In this case, platform works act as Principal and take a service from driver registered on plat form for a request made by end customer on the platform and payments collected by platform. Accordingly Platform is required to charge a VAT on full amount received from end customer.
- Food Delivery Applications: They provide two different kind of services and their treatment depend upon services:
- Connection services with restaurants – Application will not be considered as principal in this case as the name of the restaurant is visible to the end consumer. Restaurant is free to change menus and prices, accordingly. Hence in this case restaurant’s are required to charge VAT on food supplied, and application is required to charge on VAT to its delivery fee or commission etc charged.
- Connection services with drivers – the application will be considered as a Principal in this transaction, ands must disclose the whole delivery value as a revenue in its VAT return, in case principal’s indicators applied.
- Telecommunication Providers: direct carrier billing: In this case Third party allows users to make purchases of digital products by charging payments to their mobile phone bill, here telecommunication Provider will collect the payment from end customer and send it over to third party for digital product generally after deduction their commission for payment processing services or payment collection services. Accordingly, third party is liable to charge a VAT on whole amount and Telecommunication provider is liable to charge VAT on their services only. If the telecommunications provider acts in its own name as principal and purchase digital content from third party and sell it to end customer, the it is considered the supplier for VAT purposes and responsible for reporting VAT on the sale of the app to the customer in its VAT return.
Kingdom of Saudi Arabia Vat Update.
Zakat, Tax and Customs Authority (ZATCA) has recently approved the amendment to the provisions of Article No. 20 (“Date of supply in specific circumstance”) of the Value-Added Tax (VAT) Executive Regulations regarding determining the date of supply and tax due in case of services that are carried out by establishments contracting with government agencies in accordance with the new government tenders and procurement law.

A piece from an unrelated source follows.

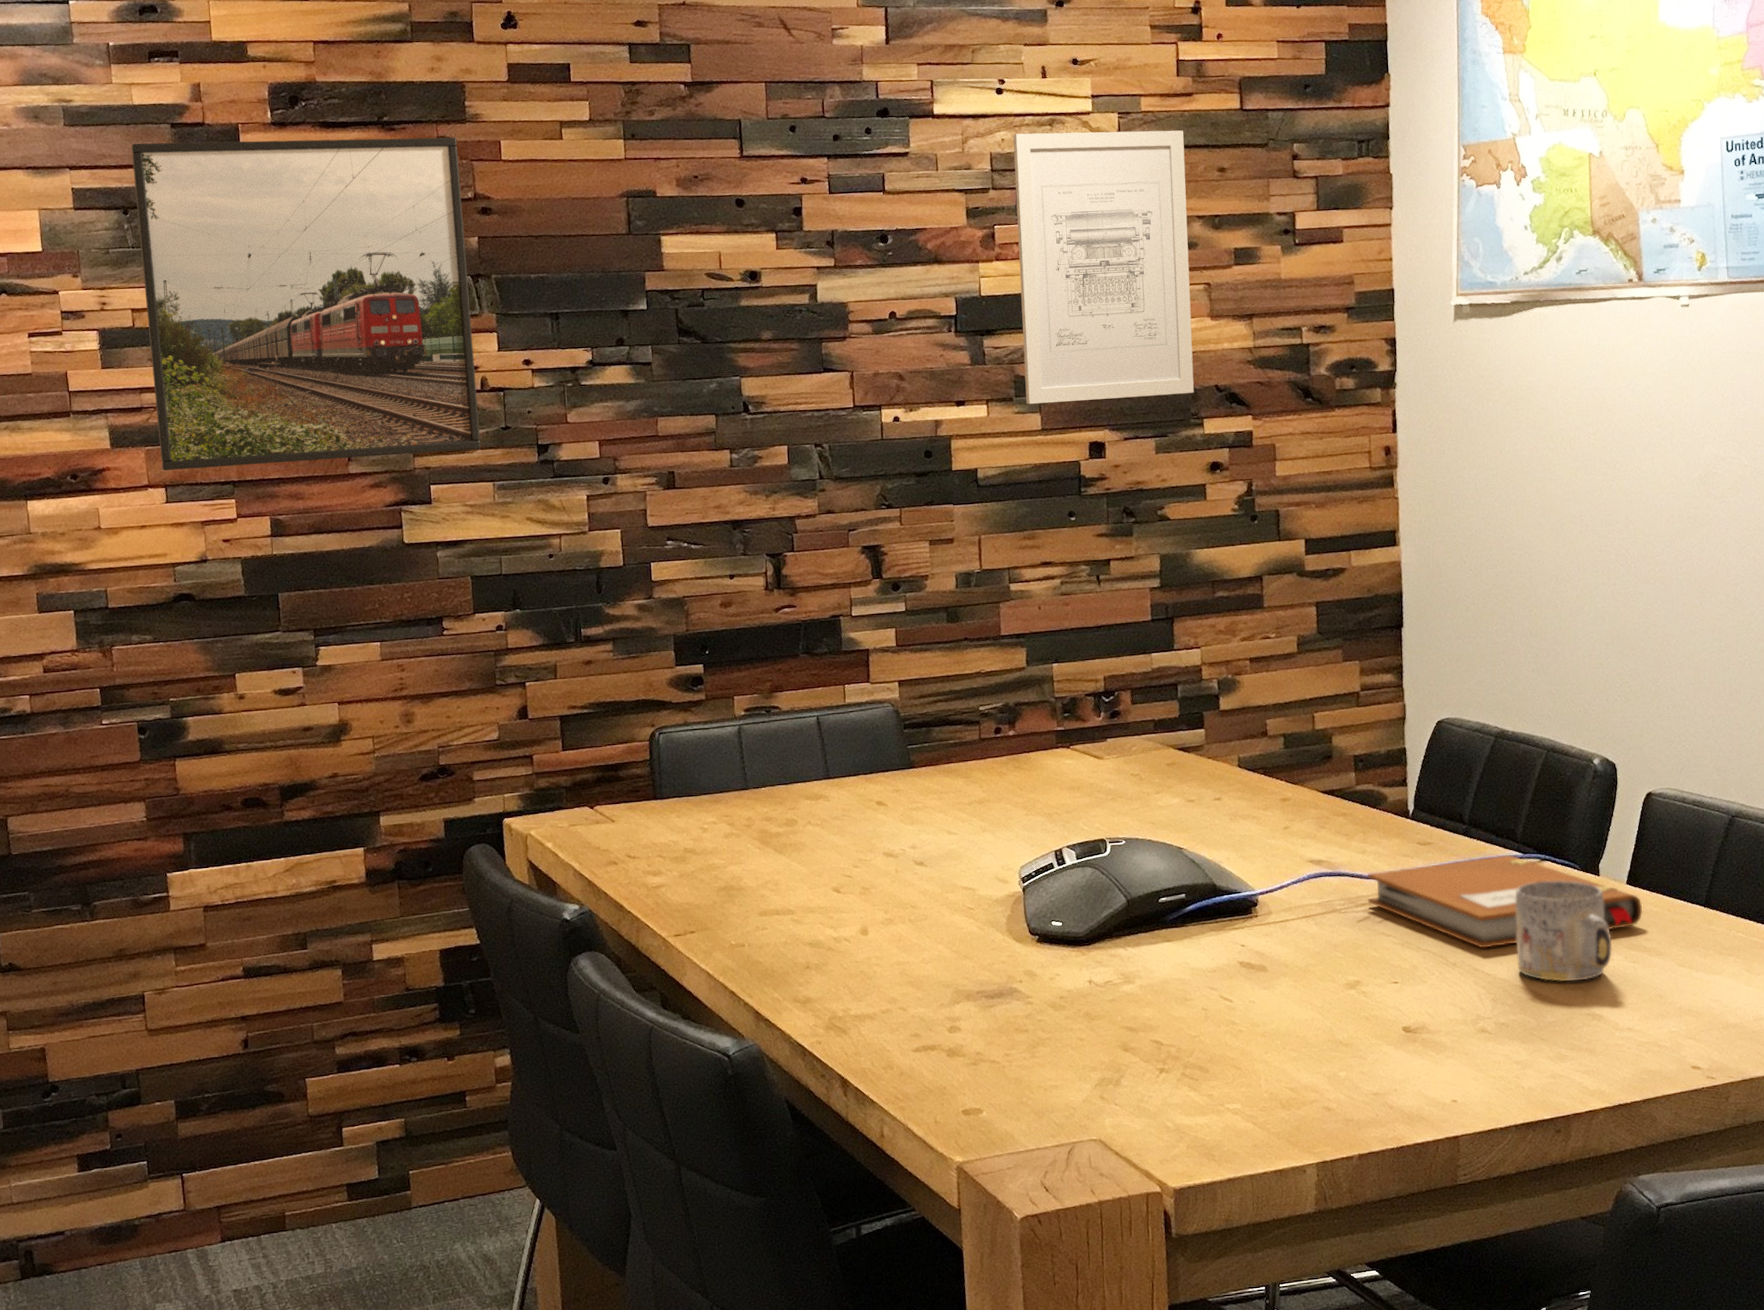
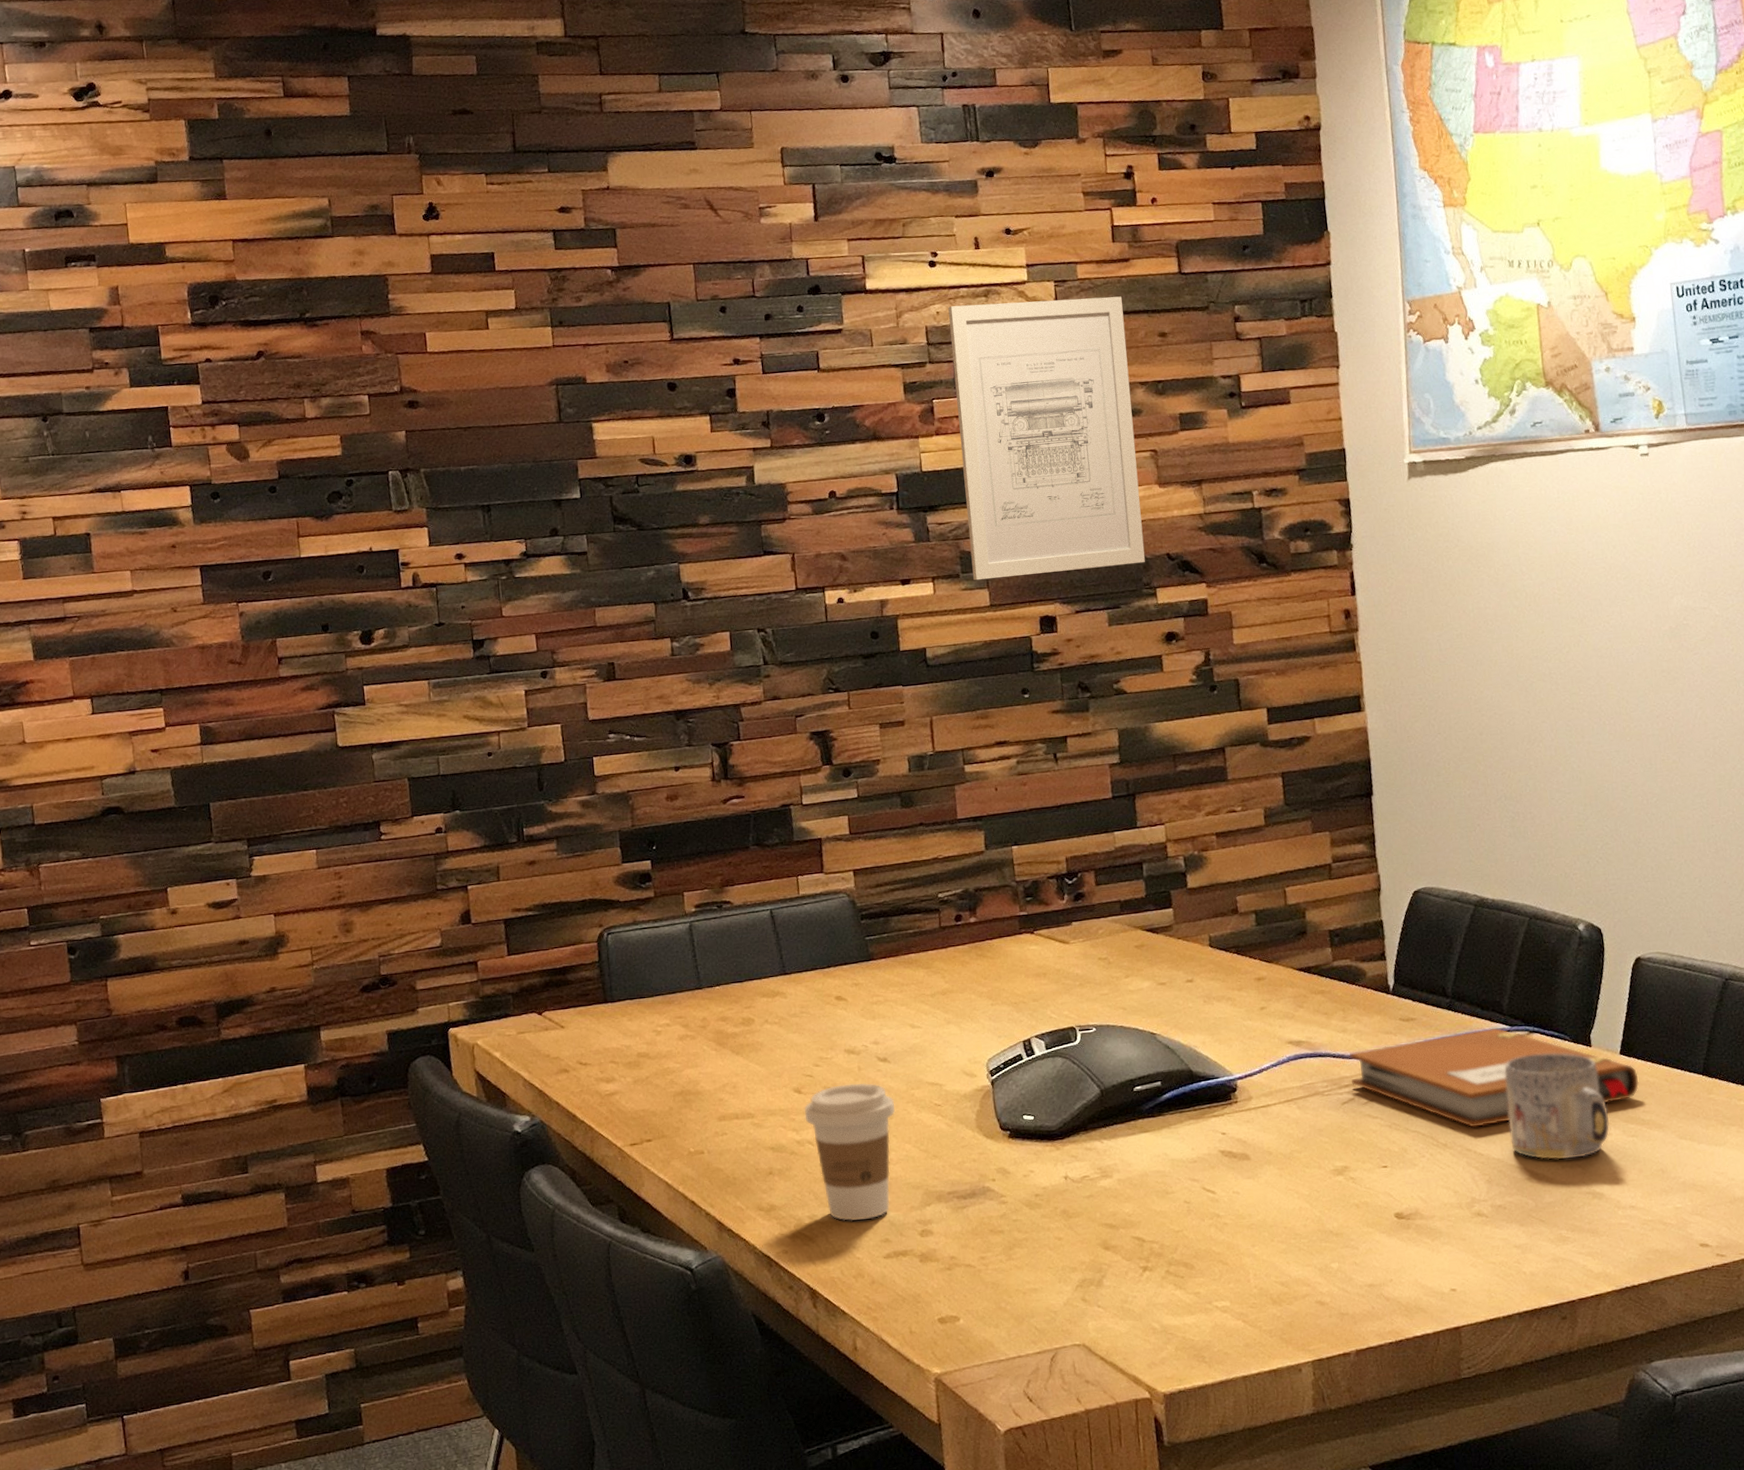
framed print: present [131,137,481,471] -> none [49,331,415,682]
coffee cup: none [842,884,930,1016] -> present [804,1082,896,1222]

This amendment will effective from November 1, 2021
As per existing provision the establishments contracting with government agencies were reporting the tax due on the claims submitted to government agencies earlier of:
- The date the supply was actually made; or
- Date of issuing an invoice or a claim to the government agency; or
- Date on which the consideration for the supply was received in whole or in part
According to the amendment date of supply will be considered as earliest of:
- Date of issuing the payment order related to taxable supplies according to the government competition and procurement procedures; or
- The date of receiving the consideration for the supply or part of it
Main aim for this amendment is to facilitate taxpayer’s compliance and also improve their cash flows.
ZATCA has also issued a guide to clarify the amendments under Article 20.
Please note that this memo is for information purposes only and should not be construed as an advice. It does not necessarily cover every aspect of the
topics with which it deals. You should not act upon the contents of this alert without receiving formal advice on your particular circumstances.